The National Institute of Allergy and Infectious Diseases (NIAID), part of the National Institutes of Health, is funding the first trial, which is taking place in Seattle Washington. The vaccine, developed by scientists at the biotech company Moderna Therapeutics, is a novel approach to match the novel nature of the virus. Remember those spikes?

Well, researchers are engineering a special kind of genetic material called messenger RNA (mRNA). All of us have mRNA, which carries the genetic information contained in the DNA of a cell’s nucleus out into the cytoplasm of the cell where proteins are made based on the information. Think of it like a person carrying a copy of a recipe from the executive chef to the kitchen where the recipe is made.

In the vaccine being tested in Seattle, researchers created synthetic mRNA sequences that code for the coronavirus’s spike protein. When injected into a person, the mRNA causes the person’s cells to manufacture spike proteins. The idea is that once the human body learns to recognize these spike doppelgangers, when infected, it will be able to recognize the live coronavirus particles as foreign and attack and kill them.
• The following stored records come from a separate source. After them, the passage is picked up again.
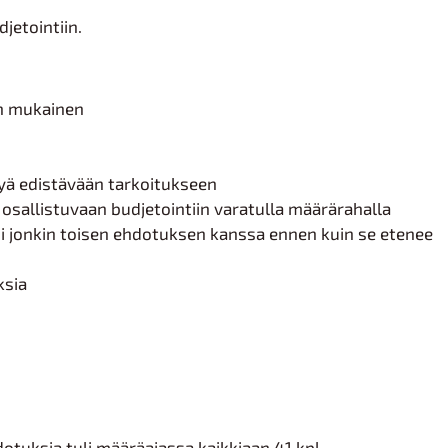
jetointiin.
an mukainen
yä edistävään tarkoitukseen
allistuvaan budjetointiin varatulla määrärahalla
i jonkin toisen ehdotuksen kanssa ennen kuin se etenee
ksia
otuksia tuli määräajassa kaikkiaan 41 kpl.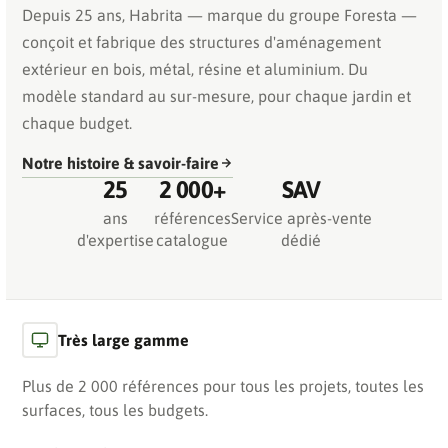
Depuis 25 ans, Habrita — marque du groupe Foresta —
conçoit et fabrique des structures d'aménagement
extérieur en bois, métal, résine et aluminium. Du
modèle standard au sur-mesure, pour chaque jardin et
chaque budget.
Notre histoire & savoir-faire
25
2 000+
SAV
ans
références
Service après-vente
d'expertise
catalogue
dédié
Très large gamme
Plus de 2 000 références pour tous les projets, toutes les
surfaces, tous les budgets.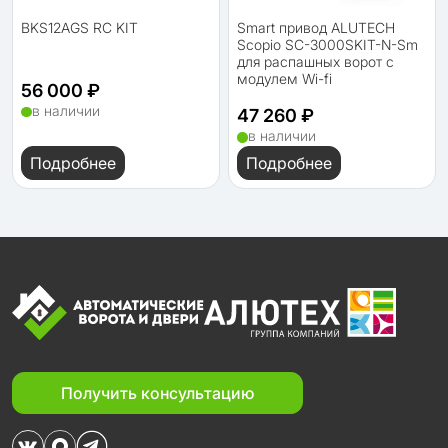
BKS12AGS RC KIT
Smart привод ALUTECH
Scopio SC-3000SKIT-N-Sm
для распашных ворот с
модулем Wi-fi
56 000 ₽
в наличии
47 260 ₽
в наличии
Подробнее
Подробнее
Получить консультацию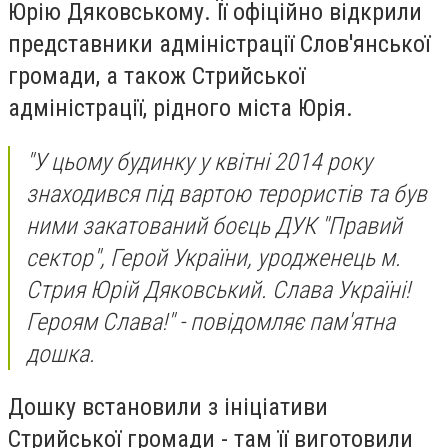
Юрію Дяковському. Її офіційно відкрили
представники адміністрації Слов'янської
громади, а також Стрийської
адміністрації, рідного міста Юрія.
"У цьому будинку у квітні 2014 року
знаходився під вартою терористів та був
ними закатований боєць ДУК "Правий
сектор", Герой України, уродженець м.
Стрия Юрій Дяковський. Слава Україні!
Героям Слава!"
- повідомляє пам'ятна
дошка.
Дошку встановили з ініціативи
Стрийської громади - там її виготовили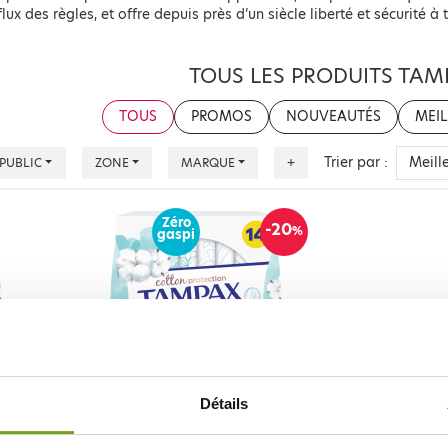
 flux des règles, et offre depuis près d’un siècle liberté et sécurité à
TOUS LES PRODUITS TAM
TOUS
PROMOS
NOUVEAUTÉS
MEIL
Trier par :
PUBLIC
ZONE
MARQUE
+
Zéro
-20
%
gaspi
Détails
TAMPAX
TON
TAMPAX COMPAK 14 REGULAR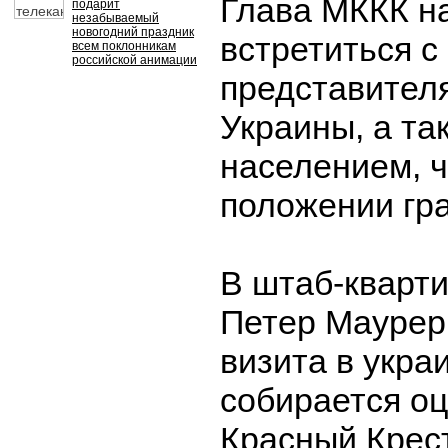
Глава МККК н
подарит
незабываемый
новогодний праздник
встретиться с
всем поклонникам
российской анимации
представител
Украины, а т
населением, ч
положении гр
В штаб-кварти
Петер Маурер 
визита в укра
собирается оц
Красный Крес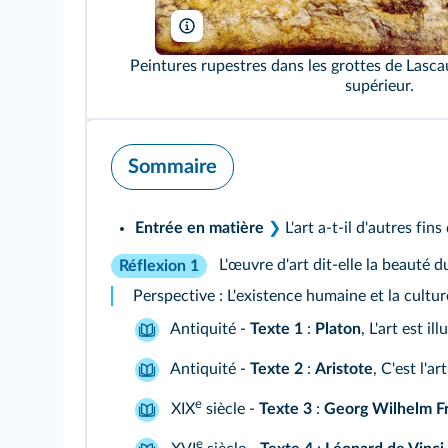
Glasshouse Images/JT Vintage/AKG
Peintures rupestres dans les grottes de Lasca
supérieur.
Sommaire
Entrée en matière
❯
L'art a‑t‑il d'autres fin
L'œuvre d'art dit‑elle la beauté 
Réflexion 1
Perspective : L'existence humaine et la cultur
Antiquité -
Texte 1
:
Platon
, L'art est ill
Antiquité -
Texte 2
:
Aristote
, C'est l'a
e
XIX
siècle -
Texte 3
:
Georg Wilhelm Fr
e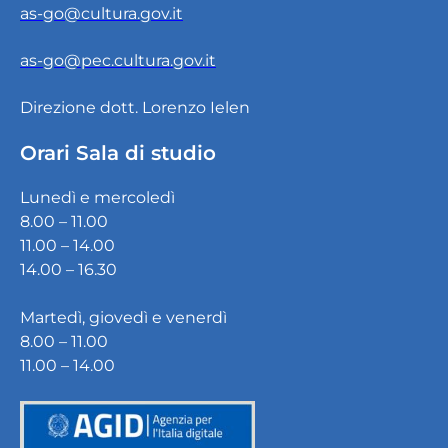
as-go@cultura.gov.it
as-go@pec.cultura.gov.it
Direzione dott. Lorenzo Ielen
Orari Sala di studio
Lunedì e mercoledì
8.00 – 11.00
11.00 – 14.00
14.00 – 16.30
Martedì, giovedì e venerdì
8.00 – 11.00
11.00 – 14.00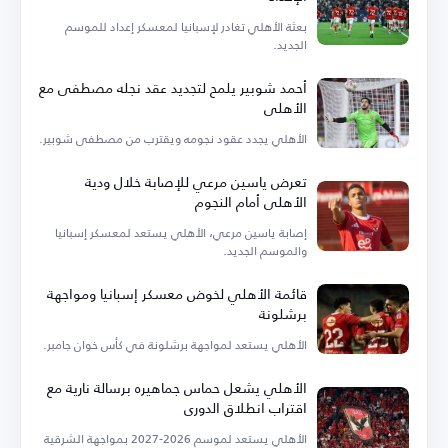
بعثة الأهلي تغادر لإسبانيا لمعسكر إعداد للموسم
الجديد.
أحمد شوبير يلمح لتجديد عقد نجله مصطفى مع
الأهلي
الأهلي يجدد عقود نجومه ويقترب من مصطفى شوبير.
تعرض ياسين مرعي للإصابة خلال ودية
الأهلي أمام النجوم
إصابة ياسين مرعي، الأهلي يستعد لمعسكر إسبانيا
والموسم الجديد.
قائمة الأهلي لخوض معسكر إسبانيا ومواجهة
برشلونة
الأهلي يستعد لمواجهة برشلونة في كأس خوان جامبر.
الأهلي يشعل حماس جماهيره برسالة نارية مع
اقتراب انطلاق الدوري
الأهلي يستعد لموسم 2026-2027 بمواجهة الشرقية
In general, our bodies fight infection by attacking what they see as foreign invaders. Our immune systems learn how to recognize dangerous viruses and bacteria over time. Most vaccines work by introducing the virus itself into our bodies through an injection, either in part or as a whole in a very weak or inactive state. This allows our immune systems to learn to recognize the virus and create the right type of cells to fight it. With this new vaccine being tested for COVID-19, the synthetic mRNA will trick the body into producing its own virus-like proteins to train the immune system to attack the virus.

What’s Next?

In the first phase of the human testing, researchers are testing 45 healthy adults. Each participant will receive two shots, 2 weeks apart. They are also testing different dose levels. The goal of the first phase is to make sure that the vaccine is safe and that it enables the human immune system to create the right type of cells to fight COVID-19—specialized immune proteins called antibodies.

If the vaccine proves safe and effective in the first phase, it will move to a second phase with more participants. Moderna is working with the U.S. regulatory agency, the FDA, to speed up the process, but it will still be several months to a year before the human testing is completed. Overall, that process usually takes about 18 months from the time the vaccine is developed to when it gets approval, assuming that it proves safe and effective.

While NIAID continues with this trial in Seattle, researchers in other parts of the world are exploring other vaccine approaches and various antiviral medications to treat people with the disease. Although the pandemic news may seem grim, the good news is that the global scientific community—including biotech companies, academic researchers, and government agencies—are working full-steam ahead to find novel solutions to this novel virus.